Encyclopedia of Contemporary Chinese Culture

ZHOU XIAOWEN

b. 1954, Beijing
Film director, cinematographer
The transition from military service to film study at the Beijing Film Academy in 1973 marked a turning point in Zhou Xiaowen’s professional life. After two years of training in cinematography, he was assigned to the Xi’an Film Studio, where discussions of film art and experimentation were considered politically dangerous at the time. Nonetheless, Zhou Xiaowen refused to subordinate himself to the mainstream and even tried to become a film director. His chance finally came in 1984 when Wu Tianming, the new head of the Xi’an Film Studio, allowed Zhou to assist director Yan Xueru in the shooting of Wild Mountain.

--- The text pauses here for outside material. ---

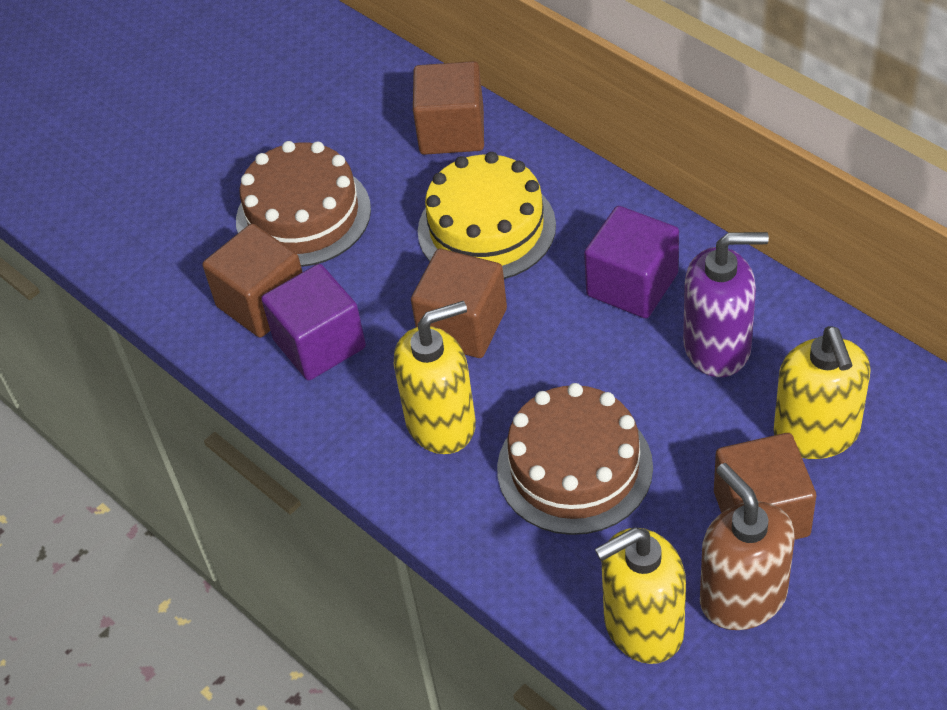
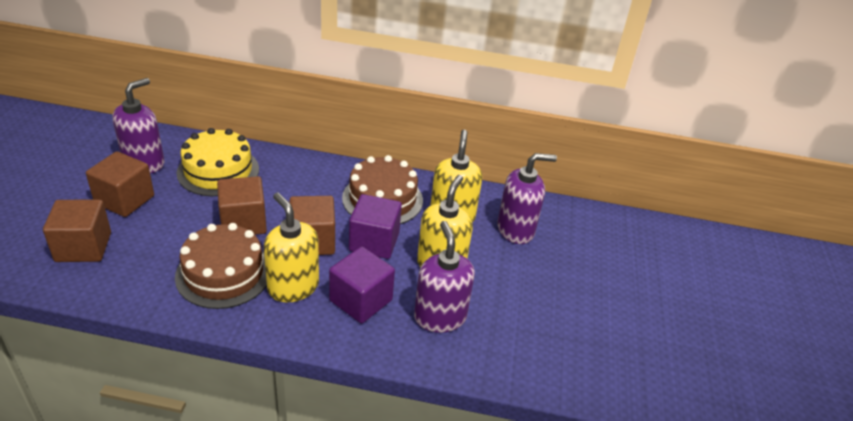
brown soap dispenser: [700,463,795,630] = 1 -> none = 0
purple soap dispenser: [683,232,769,377] = 1 -> [113,78,165,174] [414,221,475,333] [497,153,557,244] = 3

While Chen Kaige and Zhang Yimou were engaged in filming national allegories, Zhou Xiaowen created films that spoke to contemporary themes while achieving commercial success.The success of Desperation (Zuihou de fengkuang, 1987) and The Price of Frenzy (Fengkuang de daijia, 1988) demonstrated a possible alternative to having to choose between art and commercial film. International recognition did not occur until 1994, however, when Ermo attracted critical attention. In this film, Zhou turns his camera from urban scenes to a rural village to follow a peasant woman as she relentlessly pursues ownership of a 29-inch television that she takes as the symbol of modernity.
The clash of socialist value systems with emerging commercial culture is treated ironically, as the film emphasizes how social and economic changes drive ordinary Chinese into the arms of material capitalism. The success of Ermo brought Zhou Xiaowen the capital necessary to finish a historical epic, The Emperor’s Shadow (Qin Song), in 1996.
Further reading
Ciecko, Anne and Lu, Sheldon (2002). ‘Televisuality, Capital, and the Global Village: Ermo’. In Sheldon Lu (ed.), China, Transnational Visuality, Global Postmodernity. Stanford: Stanford University Press, 122–38.
Notar, Beth (2001). ‘Blood Money: Women’s Desire and Consumption in Ermo’. Asian Cinema 12.2 (Fall/Winter): 131–53.
Fu, Ping (2003). ‘Ermo: (Tele) Visualizing Urban/ Rural Transformation’. In Chris Berry (ed.), Chinese Films in Focus: 25 New Takes. London: BFI, 73–80.
Tang, Xiaobing (2003). ‘Rural Women and Social Change in New China Cinema: From Li Shuangshuang to Ermo’. positions: east asian cultures critique 11.3 (Winter): 647–74.